Permits came in August 2025, and construction ran near $1 million.

The 5,000-square-foot building with two drive-through lanes had taken environmental review along a stretch of the West Fork Spring Creek and a city approval in September 2024.

The review also called for bike improvements on Cordata Parkway and an exit-only curb cut near East Bakerview Road.

The rest of the mall's spare land will likely go the same way, parking turned into freestanding pads. The 70 acres the new owner bought around the building could be used for housing or more restaurants.

The JCPenney Deal, the Inline Turnover, and What People Come For

Not everything went through.

A $947 million sale of JCPenney's real estate across 119 properties, the Bellis Fair store included, fell apart at the end of December 2025 when it did not close, and the two companies went to court while the store kept operating on its lease.
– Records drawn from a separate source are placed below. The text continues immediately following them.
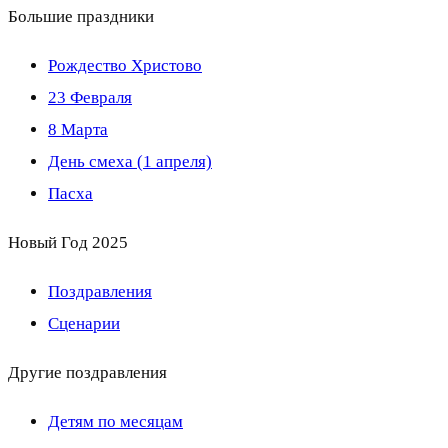
Большие праздники
Рождество Христово
23 Февраля
8 Марта
День смеха (1 апреля)
Пасха
Новый Год 2025
Поздравления
Сценарии
Другие поздравления
Детям по месяцам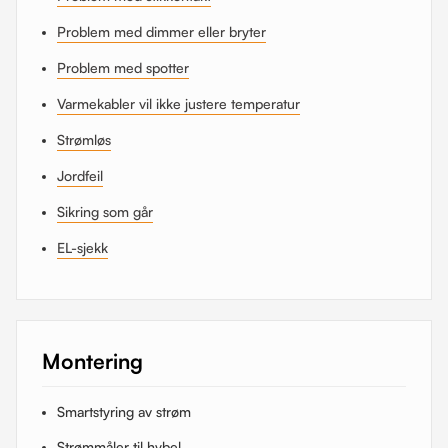
Problem med dimmer eller bryter
Problem med spotter
Varmekabler vil ikke justere temperatur
Strømløs
Jordfeil
Sikring som går
EL-sjekk
Montering
Smartstyring av strøm
Strømmåler til hybel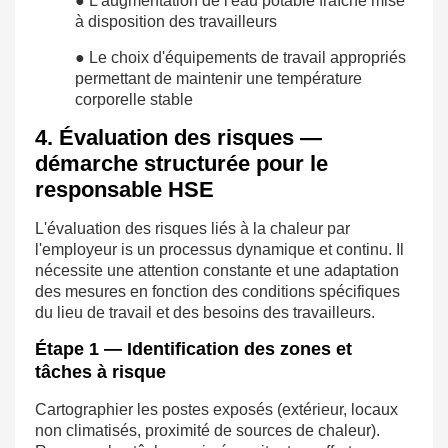
● L'augmentation de l'eau potable fraîche mise
à disposition des travailleurs
● Le choix d'équipements de travail appropriés
permettant de maintenir une température
corporelle stable
4. Évaluation des risques —
démarche structurée pour le
responsable HSE
L'évaluation des risques liés à la chaleur par
l'employeur is un processus dynamique et continu. Il
nécessite une attention constante et une adaptation
des mesures en fonction des conditions spécifiques
du lieu de travail et des besoins des travailleurs.
Étape 1 — Identification des zones et
tâches à risque
Cartographier les postes exposés (extérieur, locaux
non climatisés, proximité de sources de chaleur).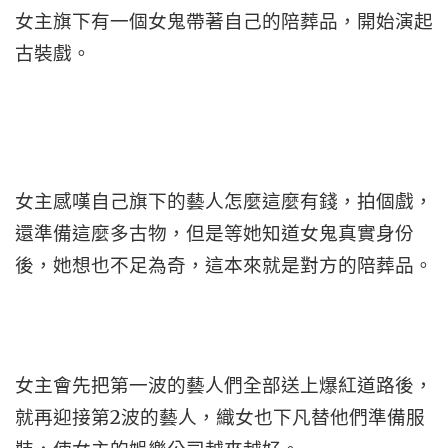
女主旗下有一個女鬼帶著自己的陪葬品，開始演起
古裝戲。
女主感嘆自己旗下的藝人怎麼這麼有錢，拍個戲，
還準備這麼多古物，但是等她知道女鬼真實身份
後，她想也不足為奇，這本來就是對方的陪葬品。
女主會先把第一波的藝人們全部送上爆紅道路後，
就再迎接第2波的藝人，織女也下凡替他們準備服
The inline shops kept turning over.

GameStop and Attic Salt were gone, New York Jewelry was moving into the old Kay Jewelers space, and Forever 21 had closed near the food court in April 2025, with Spirit Halloween taking the spot for a season.

In 2026, the mall counted 74 tenants across 103 retail spaces.

Walk it now, and the inline stores are names like American Eagle, Hot Topic, Journeys, Maurices, Torrid, Vans, Victoria's Secret, and Zumiez, with salons and a barber academy mixed among them.

The food court and restaurants run to Buffalo Wild Wings, Chipotle, Panda Express, Subway, Cinnabon, and Seoul Kitchen.

Bellis Fair Mall in Bellingham, WA
Bellis Fair Mall in Bellingham, WA

The mall is not the one that opened in 1988. Sears is gone, with Mervyn's, the Bon Marche name, the Nordstrom store, the cinema, and the carloads of Canadian shoppers.

Target, JCPenney, Kohl's, and Macy's still hold the same concourse, open eleven to eight most days.

People come now for what a mall has always offered and for things it was never about: a run to Target or Dick's, lunch in the food court, and also a library card, a wrestling class, a day of high school.

When the downtown Central Library closes for its $8.5 million renovation in late 2026 or early 2027, the Bellis Fair branch will grow to cover for it.

A mall built to draw people away from downtown will spend that year standing in for it.